Prompt
Reproduce word for word the portion of the carburetor text that runs from "Because such variations" up to and including "or acetal material.".

Text segment
________
Carburetor 40' is shown as a rotary-type having a manual external
purge assembly 52' which utilizes a duck bill type check valve 156'
performing the combined functions of metering check valve 108 and
purge check valve 156 of the first embodiment.
[0049] Of particular interest is the fuel metering system 46' which
eliminates the rigid disk 114 of the first embodiment and replaces
it with a pivoting lever 114', best shown in FIGS. 5-7. Lever 114'
operates similar to lever 28 previously described and illustrated
in FIG. 8. However, for a flat diaphragm application, the common
rivet 36, washer 34, and plate 32 are not required. Instead, a
non-abrasive convex surface 164 of an end or end cup portion 166 of
the lever 114' rides directly against an approximate central point
of the flat diaphragm 100'. A second opposite end 168 of the
elongated lever 114' is fork-like in shape opening along the
lever's longitude to operatively engage an end portion of a head of
the flow control valve (not shown). An elongated hole or passage
170 is carried by and extends laterally through the lever 114' and
snugly receives a rod (not shown) engaged rigidly to the carburetor
body and about which the lever pivots. Lever 28 of the prior art
has typically been made of aluminum which permits bending of the
lever itself within the manufacturing process to adjust for
variations in clearance and tolerance of the convolution 22 of the
diaphragm 20 if applied, and the flow control valve hardware.
Because such variations do not exist with the flat diaphragm 100',
as oppose to a convoluted one, the bending operation may be
eliminated permitting manufacturing of the non-abrasive lever 114'
as a preferable one-piece injection molded plastic part preferably
made of a nylon or acetal material.
[0050] While the forms of the invention herein disclosed constitute
presently preferred embodiments, many others are possible. It is
not intended herein to mention all the possible equivalent forms or
ramification of the invention. It is understood that terms used
herein are merely descriptive, rather than limiting, and that
various changes may be made without departing from the spirit or
scope of the invention.
* * * * *
________
Extracted information
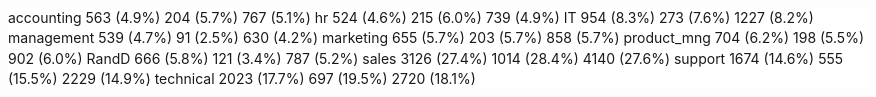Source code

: <td class='firstrow'></td>
<td class='firstrow'></td>
</tr>
<tr>
<td class='rowlabel'>accounting</td>
<td>563 (4.9%)</td>
<td>204 (5.7%)</td>
<td>767 (5.1%)</td>
</tr>
<tr>
<td class='rowlabel'>hr</td>
<td>524 (4.6%)</td>
<td>215 (6.0%)</td>
<td>739 (4.9%)</td>
</tr>
<tr>
<td class='rowlabel'>IT</td>
<td>954 (8.3%)</td>
<td>273 (7.6%)</td>
<td>1227 (8.2%)</td>
</tr>
<tr>
<td class='rowlabel'>management</td>
<td>539 (4.7%)</td>
<td>91 (2.5%)</td>
<td>630 (4.2%)</td>
</tr>
<tr>
<td class='rowlabel'>marketing</td>
<td>655 (5.7%)</td>
<td>203 (5.7%)</td>
<td>858 (5.7%)</td>
</tr>
<tr>
<td class='rowlabel'>product_mng</td>
<td>704 (6.2%)</td>
<td>198 (5.5%)</td>
<td>902 (6.0%)</td>
</tr>
<tr>
<td class='rowlabel'>RandD</td>
<td>666 (5.8%)</td>
<td>121 (3.4%)</td>
<td>787 (5.2%)</td>
</tr>
<tr>
<td class='rowlabel'>sales</td>
<td>3126 (27.4%)</td>
<td>1014 (28.4%)</td>
<td>4140 (27.6%)</td>
</tr>
<tr>
<td class='rowlabel'>support</td>
<td>1674 (14.6%)</td>
<td>555 (15.5%)</td>
<td>2229 (14.9%)</td>
</tr>
<tr>
<td class='rowlabel lastrow'>technical</td>
<td class='lastrow'>2023 (17.7%)</td>
<td class='lastrow'>697 (19.5%)</td>
<td class='lastrow'>2720 (18.1%)</td>
</tr>
<tr>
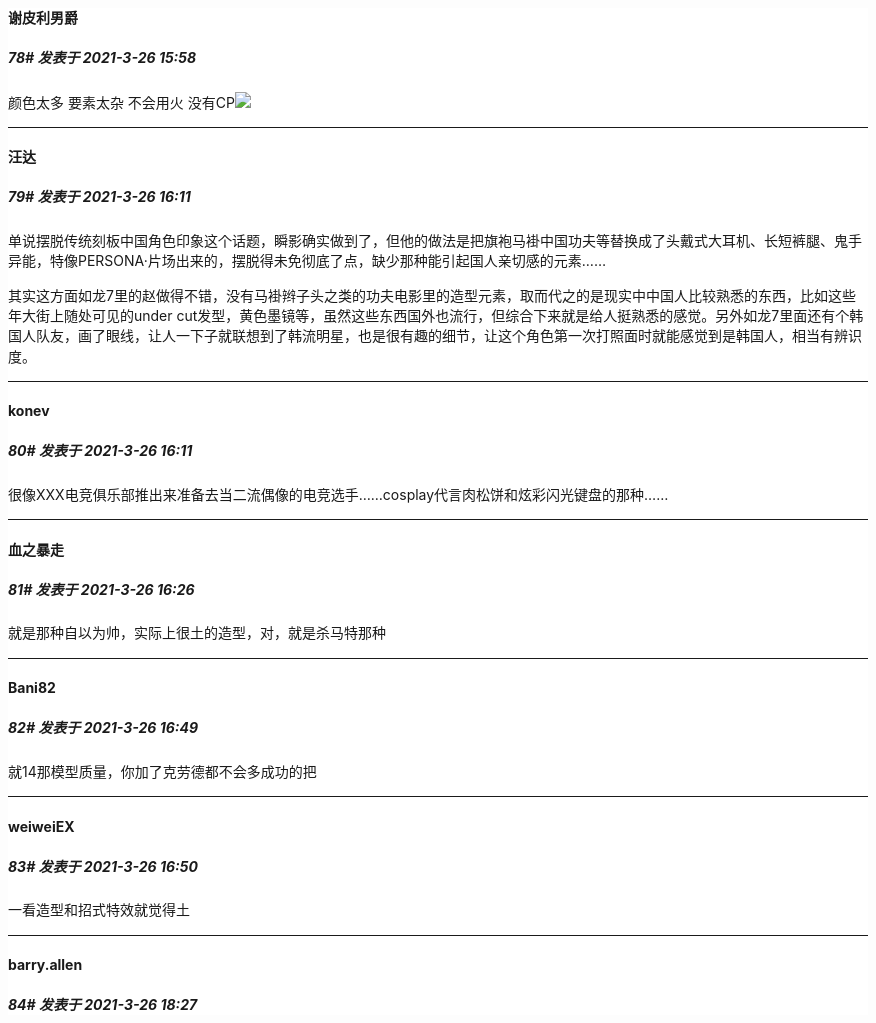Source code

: ####  谢皮利男爵  
##### 78#       发表于 2021-3-26 15:58


 颜色太多 要素太杂 不会用火 没有CP<img src="https://static.saraba1st.com/image/smiley/face2017/048.png" referrerpolicy="no-referrer">


*****

####  汪达  
##### 79#       发表于 2021-3-26 16:11


单说摆脱传统刻板中国角色印象这个话题，瞬影确实做到了，但他的做法是把旗袍马褂中国功夫等替换成了头戴式大耳机、长短裤腿、鬼手异能，特像PERSONA·片场出来的，摆脱得未免彻底了点，缺少那种能引起国人亲切感的元素……

其实这方面如龙7里的赵做得不错，没有马褂辫子头之类的功夫电影里的造型元素，取而代之的是现实中中国人比较熟悉的东西，比如这些年大街上随处可见的under cut发型，黄色墨镜等，虽然这些东西国外也流行，但综合下来就是给人挺熟悉的感觉。另外如龙7里面还有个韩国人队友，画了眼线，让人一下子就联想到了韩流明星，也是很有趣的细节，让这个角色第一次打照面时就能感觉到是韩国人，相当有辨识度。


*****

####  konev  
##### 80#       发表于 2021-3-26 16:11


很像XXX电竞俱乐部推出来准备去当二流偶像的电竞选手……cosplay代言肉松饼和炫彩闪光键盘的那种……


*****

####  血之暴走  
##### 81#       发表于 2021-3-26 16:26


就是那种自以为帅，实际上很土的造型，对，就是杀马特那种


*****

####  Bani82  
##### 82#       发表于 2021-3-26 16:49


就14那模型质量，你加了克劳德都不会多成功的把


*****

####  weiweiEX  
##### 83#       发表于 2021-3-26 16:50


一看造型和招式特效就觉得土


*****

####  barry.allen  
##### 84#       发表于 2021-3-26 18:27
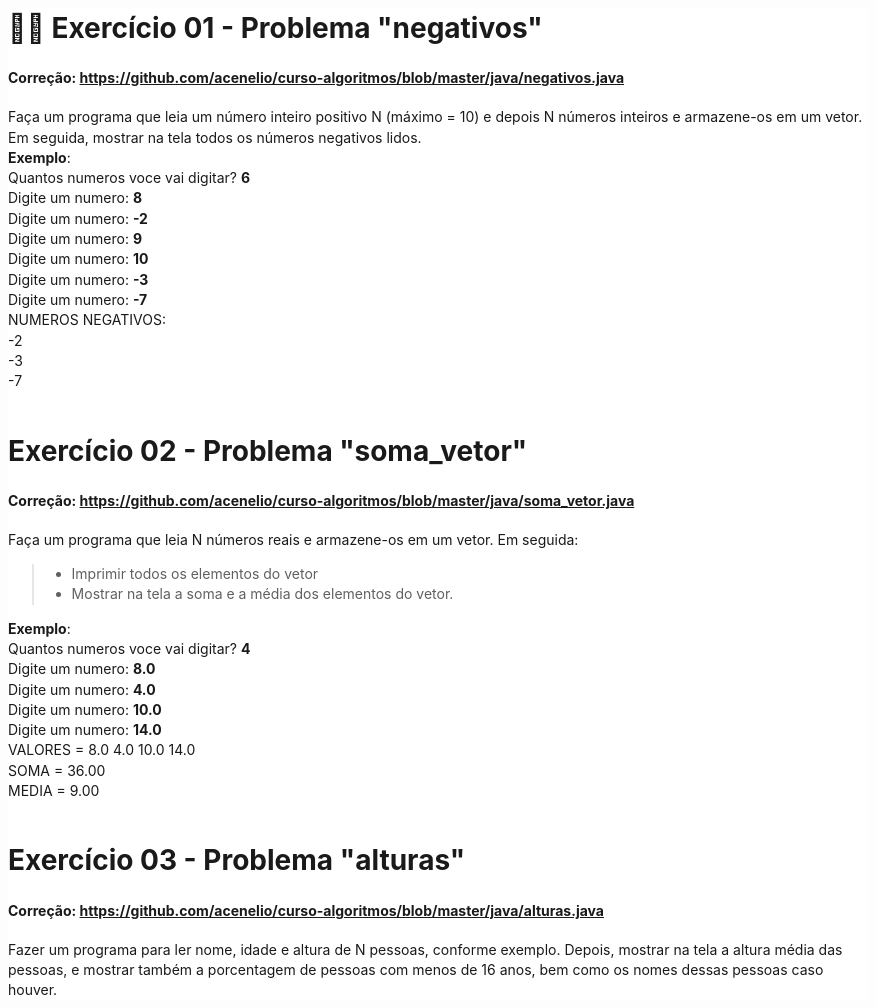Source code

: 
  

# 📖🔥 Exercício 01 - Problema "negativos"

#### Correção: https://github.com/acenelio/curso-algoritmos/blob/master/java/negativos.java

  

Faça um programa que leia um número inteiro positivo N (máximo = 10) e depois N números inteiros e armazene-os em um vetor. Em seguida, mostrar na tela todos os números negativos lidos.   
**Exemplo**:      
Quantos numeros voce vai digitar? **6**   
Digite um numero: **8**   
Digite um numero: **-2**   
Digite um numero: **9**   
Digite um numero: **10**   
Digite um numero: **-3**   
Digite um numero: **-7**   
NUMEROS NEGATIVOS:   
-2   
-3   
-7   

# Exercício 02 - Problema "soma_vetor"   

#### Correção: https://github.com/acenelio/curso-algoritmos/blob/master/java/soma_vetor.java

  

Faça um programa que leia N números reais e armazene-os em um vetor. Em seguida:   
> - Imprimir todos os elementos do vetor   
> - Mostrar na tela a soma e a média dos elementos do vetor.   

**Exemplo**:   
Quantos numeros voce vai digitar? **4**   
Digite um numero: **8.0**   
Digite um numero: **4.0**   
Digite um numero: **10.0**   
Digite um numero: **14.0**   
VALORES = 8.0 4.0 10.0 14.0   
SOMA = 36.00   
MEDIA = 9.00   

# Exercício 03 - Problema "alturas"

#### Correção: https://github.com/acenelio/curso-algoritmos/blob/master/java/alturas.java

Fazer um programa para ler nome, idade e altura de N pessoas, conforme exemplo. Depois, mostrar na tela a altura média das pessoas, e mostrar também a porcentagem de pessoas com menos de 16 anos, bem como os nomes dessas pessoas caso houver.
________
The answer
Because such variations do not exist with the flat diaphragm 100',
as oppose to a convoluted one, the bending operation may be
eliminated permitting manufacturing of the non-abrasive lever 114'
as a preferable one-piece injection molded plastic part preferably
made of a nylon or acetal material.